### BRIEF
Only those lines running from the start of the listing below through the line that holds "- [editorconfig](./editorconfig)" are to be written out, exactly and in full.
========================
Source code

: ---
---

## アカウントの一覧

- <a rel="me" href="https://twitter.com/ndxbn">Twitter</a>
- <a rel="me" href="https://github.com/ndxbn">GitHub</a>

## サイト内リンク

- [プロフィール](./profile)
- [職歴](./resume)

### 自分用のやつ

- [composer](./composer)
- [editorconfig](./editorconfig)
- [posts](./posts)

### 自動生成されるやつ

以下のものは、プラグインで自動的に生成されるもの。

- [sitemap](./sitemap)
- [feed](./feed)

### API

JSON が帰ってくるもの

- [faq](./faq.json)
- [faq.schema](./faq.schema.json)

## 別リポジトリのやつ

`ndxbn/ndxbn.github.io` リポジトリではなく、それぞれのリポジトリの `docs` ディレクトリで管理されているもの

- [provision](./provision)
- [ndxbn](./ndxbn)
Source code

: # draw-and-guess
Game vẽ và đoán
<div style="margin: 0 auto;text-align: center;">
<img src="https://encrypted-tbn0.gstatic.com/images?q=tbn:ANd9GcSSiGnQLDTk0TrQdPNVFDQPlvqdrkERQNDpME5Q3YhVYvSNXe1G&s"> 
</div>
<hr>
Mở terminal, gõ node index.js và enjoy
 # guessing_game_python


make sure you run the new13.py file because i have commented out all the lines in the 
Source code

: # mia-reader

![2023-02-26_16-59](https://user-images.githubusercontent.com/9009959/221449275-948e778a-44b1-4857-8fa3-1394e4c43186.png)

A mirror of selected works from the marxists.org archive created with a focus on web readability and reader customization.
========================
### RESPONSE FOR THIS EXERCISE
Source code

: ---
---

## アカウントの一覧

- <a rel="me" href="https://twitter.com/ndxbn">Twitter</a>
- <a rel="me" href="https://github.com/ndxbn">GitHub</a>

## サイト内リンク

- [プロフィール](./profile)
- [職歴](./resume)

### 自分用のやつ

- [composer](./composer)
- [editorconfig](./editorconfig)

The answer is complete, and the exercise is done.